Can you get Absinthe there? The Swiss just reinstated it I hear. I bought a bottle and its is pretty strange stuff. A lot like drinking a reefer. I can see how it gets its nickname, but I find its a pretty ragged morning-after if you overdo it. I think that 70% will burn in a BMW.
While a student in the early 1970s I lived in Leicester, a town of about 250k people, it has become the first major UK town to have a majority ethnic population, swelled by the Ugandan expulsions in the early 1970s. Probably as harmonious a town of that size one will find in UK.
I like living in a diverse area, would probably be uncomfortable living in an almost totally white area.

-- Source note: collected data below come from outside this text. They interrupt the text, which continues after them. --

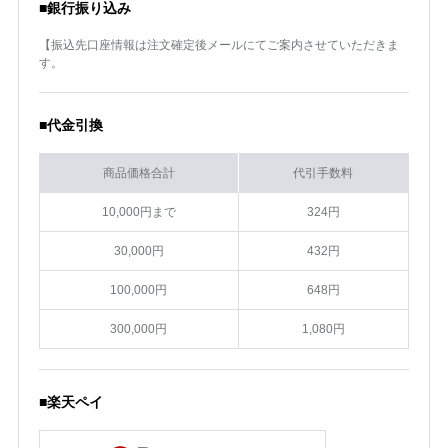
■銀行振り込み
【振込先口座情報は注文確定後メールにてご案内させていただきま
す。
■代金引換
商品価格合計
代引手数料
10,000円まで
324円
30,000円
432円
100,000円
648円
300,000円
1,080円
■楽天ペイ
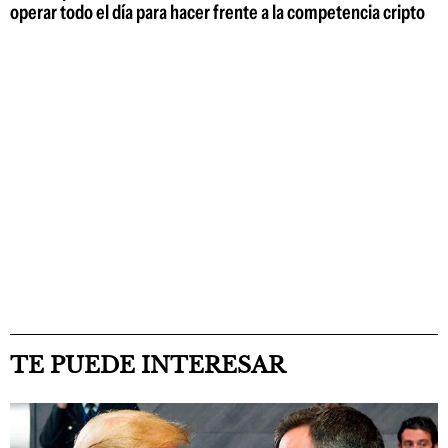
operar todo el día para hacer frente a la competencia cripto
TE PUEDE INTERESAR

Maybe I don't get to meet the ethnic bigots but I do meet more white bigots than I would wish.
BTW, there are more welsh in London than in Cardiff, and Scots seem to infiltrate just about everywhere in small numbers, LOL.

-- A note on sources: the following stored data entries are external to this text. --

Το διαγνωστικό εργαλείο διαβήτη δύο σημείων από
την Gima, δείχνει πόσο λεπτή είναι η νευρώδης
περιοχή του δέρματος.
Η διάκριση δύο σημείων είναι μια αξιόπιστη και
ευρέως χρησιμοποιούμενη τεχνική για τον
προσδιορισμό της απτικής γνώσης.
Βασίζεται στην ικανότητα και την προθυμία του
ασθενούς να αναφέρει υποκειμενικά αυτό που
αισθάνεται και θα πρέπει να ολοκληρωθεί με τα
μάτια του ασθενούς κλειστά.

Was C of E ever a religion? More the conservative party at prayer, perhaps. The non-conformist UK christian religions (methodist, baptist etc) tend to associate with the labour party nowadays. Religion is taken much more lightly in UK than US, our bigots wear different stripes ;)
Absinthe: yes, now legal in most places but totally neutered (psychoactive constituent removed) unless you get illegally produced stuff, I've not tried that illegal stuff but I've grown some wormwood and have found a contact who distills so may DIY.

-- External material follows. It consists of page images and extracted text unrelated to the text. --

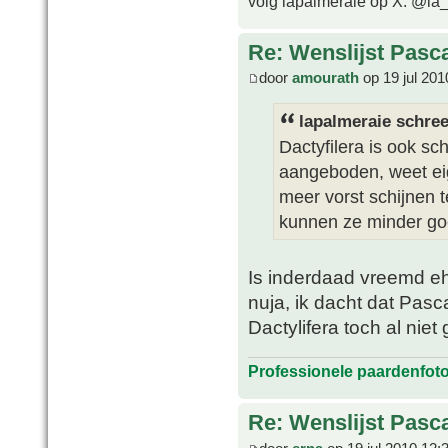
volg lapalmeraie op X: @la
Re: Wenslijst Pasc
door
amourath
op 19 jul 201
lapalmeraie schree
Dactyfilera is ook s
aangeboden, weet eig
meer vorst schijnen 
kunnen ze minder goe
Is inderdaad vreemd eh,
nuja, ik dacht dat Pasc
Dactylifera toch al nie
Professionele paardenfot
Re: Wenslijst Pasc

I have noticed that some areas in London and Manchester are approaching 100% "ethnic", but I think the 8% minority is an accurate country-wide figure, is it not? Up towards Sheffield and across Yorkshire, it seems to get relatively homogeneous to the unaided eye, but then again, I couldn't tell you what language those guys were speaking, so actually I'm not really sure about that.
I don't doubt that there are more Welsh living in London than in Wales, but there are also more "Swedes" living in Minnesota than Sweden (as I'm sure Don will agree) and there are more Irish living in Boston and NYC than in all of Ireland (IMO..probably). Scots, yes I must agree. They do get around don't they?
Religion is taken far too seriously by way too many people IMO, which I find tends to polarize the US considerably. Every Saturday morning, I got a knock on the door from the Church of Later Day Saints, or the 7th Day Adventists, or...someone else I'd never heard of.
I also think that the racial thing is a bit difficult to overcome. I lived in Texas (Houston, Dallas, Laredo), which is maybe 25% AfroAmerican, 28% Hispanic and some 5% Asian (India to Taiwan) across the state. As I speak Spanish very well (damned good for a gringo) the 2nd generation Hispanics that didn't speak Spanish avoided me. The ones that could speak Spanish were fine. I had a lot of AfroAmerican friends, but if they were with birds of a feather, they were not too eager to be seen with me. I also noticed friction between Hispanics and AfroAmericans and between 2nd generation Hispanics and the newly arrived Hispanics. The Asians wern't too fussy and IMO preferred either hanging with eachother or with Americans. I got tired of not being able to have a wide circle of friends of all nationalities and ethnic origins for one reason or another. I'll tell you one thing though, avoid the 2nd generation Hispanic Customs and Immigration Officers. Its like, "now that I got here, I'm gonna' keep you out. But I digress. Anyway, another big polarization factor.
Then there's the Rep-Demo thing. They try to look different and to polarize everybody for the vote, but down under they're all big fat cats with sheep clothes and there's not a dimes worth of difference really which is why they come up with 49.99999% vs 50.00001% +1 of the 35% eligible that voted.
If that didn't polarize you yet, lets talk gun control, or pro-Life/pro-Choice (there's a good set of names for you), or cattle vs. sheep, ... free rangers vs. farmers?
********
P.S. Here wormwood is legal. Mix with exceedingly liberal quantities of water. 70% is OTT with those little green LEDs.